## PROBLEM REQUIREMENTS
State how many lines below hold the word "need". Give that number and no other text.
■ ■ ■ ■ ■ ■ ■
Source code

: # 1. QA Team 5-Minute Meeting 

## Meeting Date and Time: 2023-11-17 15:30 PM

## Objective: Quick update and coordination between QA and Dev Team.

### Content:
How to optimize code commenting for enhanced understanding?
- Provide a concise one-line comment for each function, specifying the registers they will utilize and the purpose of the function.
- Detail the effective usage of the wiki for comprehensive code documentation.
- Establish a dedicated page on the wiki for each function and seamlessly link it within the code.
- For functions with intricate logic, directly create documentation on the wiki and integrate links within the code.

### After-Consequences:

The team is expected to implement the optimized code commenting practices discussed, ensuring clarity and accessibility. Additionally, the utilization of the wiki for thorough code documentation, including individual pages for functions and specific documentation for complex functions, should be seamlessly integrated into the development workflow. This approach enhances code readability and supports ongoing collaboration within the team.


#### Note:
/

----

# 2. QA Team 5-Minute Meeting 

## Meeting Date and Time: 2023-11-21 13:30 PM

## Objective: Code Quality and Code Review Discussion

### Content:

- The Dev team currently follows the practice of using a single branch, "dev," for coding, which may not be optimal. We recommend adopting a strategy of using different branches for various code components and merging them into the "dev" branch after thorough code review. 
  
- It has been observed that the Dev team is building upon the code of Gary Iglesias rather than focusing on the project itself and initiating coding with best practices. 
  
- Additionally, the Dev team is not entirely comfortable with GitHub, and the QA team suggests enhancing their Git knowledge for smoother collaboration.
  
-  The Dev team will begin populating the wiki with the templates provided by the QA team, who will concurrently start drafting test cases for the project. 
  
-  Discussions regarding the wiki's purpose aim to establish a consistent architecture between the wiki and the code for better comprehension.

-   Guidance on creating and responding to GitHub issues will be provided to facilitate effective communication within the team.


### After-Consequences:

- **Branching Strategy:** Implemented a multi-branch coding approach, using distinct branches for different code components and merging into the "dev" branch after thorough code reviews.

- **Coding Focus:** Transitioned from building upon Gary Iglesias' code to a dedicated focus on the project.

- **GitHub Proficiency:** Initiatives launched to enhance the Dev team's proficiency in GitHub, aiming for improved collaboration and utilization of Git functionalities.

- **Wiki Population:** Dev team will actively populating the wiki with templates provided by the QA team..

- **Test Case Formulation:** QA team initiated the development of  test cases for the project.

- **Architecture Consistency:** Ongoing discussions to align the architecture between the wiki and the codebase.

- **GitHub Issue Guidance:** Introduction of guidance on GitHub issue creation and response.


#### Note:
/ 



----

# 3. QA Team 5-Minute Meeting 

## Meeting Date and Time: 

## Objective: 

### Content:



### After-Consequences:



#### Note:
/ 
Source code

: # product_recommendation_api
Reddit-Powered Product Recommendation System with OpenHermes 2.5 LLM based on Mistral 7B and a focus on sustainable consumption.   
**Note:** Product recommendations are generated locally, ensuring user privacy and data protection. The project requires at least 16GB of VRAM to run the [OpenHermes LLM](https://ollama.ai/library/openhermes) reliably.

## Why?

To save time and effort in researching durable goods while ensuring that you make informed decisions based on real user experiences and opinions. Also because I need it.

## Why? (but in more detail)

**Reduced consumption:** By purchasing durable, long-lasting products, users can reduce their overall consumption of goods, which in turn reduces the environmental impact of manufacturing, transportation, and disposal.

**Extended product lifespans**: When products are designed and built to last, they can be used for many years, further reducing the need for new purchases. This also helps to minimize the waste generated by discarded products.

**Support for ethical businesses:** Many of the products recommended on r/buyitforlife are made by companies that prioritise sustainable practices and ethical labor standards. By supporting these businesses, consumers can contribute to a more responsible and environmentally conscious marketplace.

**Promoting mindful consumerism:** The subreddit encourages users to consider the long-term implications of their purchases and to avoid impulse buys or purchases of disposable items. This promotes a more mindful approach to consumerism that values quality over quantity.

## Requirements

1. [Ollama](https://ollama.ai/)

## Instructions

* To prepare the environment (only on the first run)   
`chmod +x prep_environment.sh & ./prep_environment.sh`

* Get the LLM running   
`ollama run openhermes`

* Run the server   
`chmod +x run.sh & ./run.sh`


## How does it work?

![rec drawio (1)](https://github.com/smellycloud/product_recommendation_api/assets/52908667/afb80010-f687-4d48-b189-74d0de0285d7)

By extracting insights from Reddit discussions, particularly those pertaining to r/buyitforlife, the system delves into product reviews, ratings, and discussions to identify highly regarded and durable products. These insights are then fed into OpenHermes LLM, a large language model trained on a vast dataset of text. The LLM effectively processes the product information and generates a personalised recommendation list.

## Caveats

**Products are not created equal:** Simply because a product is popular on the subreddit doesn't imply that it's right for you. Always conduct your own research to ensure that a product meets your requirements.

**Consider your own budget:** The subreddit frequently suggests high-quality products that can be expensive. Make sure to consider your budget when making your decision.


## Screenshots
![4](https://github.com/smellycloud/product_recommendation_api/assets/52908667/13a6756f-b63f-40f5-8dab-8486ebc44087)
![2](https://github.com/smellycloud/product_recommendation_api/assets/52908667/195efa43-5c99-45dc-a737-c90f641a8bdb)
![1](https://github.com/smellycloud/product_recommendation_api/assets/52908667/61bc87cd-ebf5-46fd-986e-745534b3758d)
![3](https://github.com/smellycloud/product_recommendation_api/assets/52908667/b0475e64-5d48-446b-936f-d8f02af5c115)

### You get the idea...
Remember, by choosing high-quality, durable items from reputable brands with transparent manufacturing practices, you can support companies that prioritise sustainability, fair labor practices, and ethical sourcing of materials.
■ ■ ■ ■ ■ ■ ■
## ANSWER BOX
2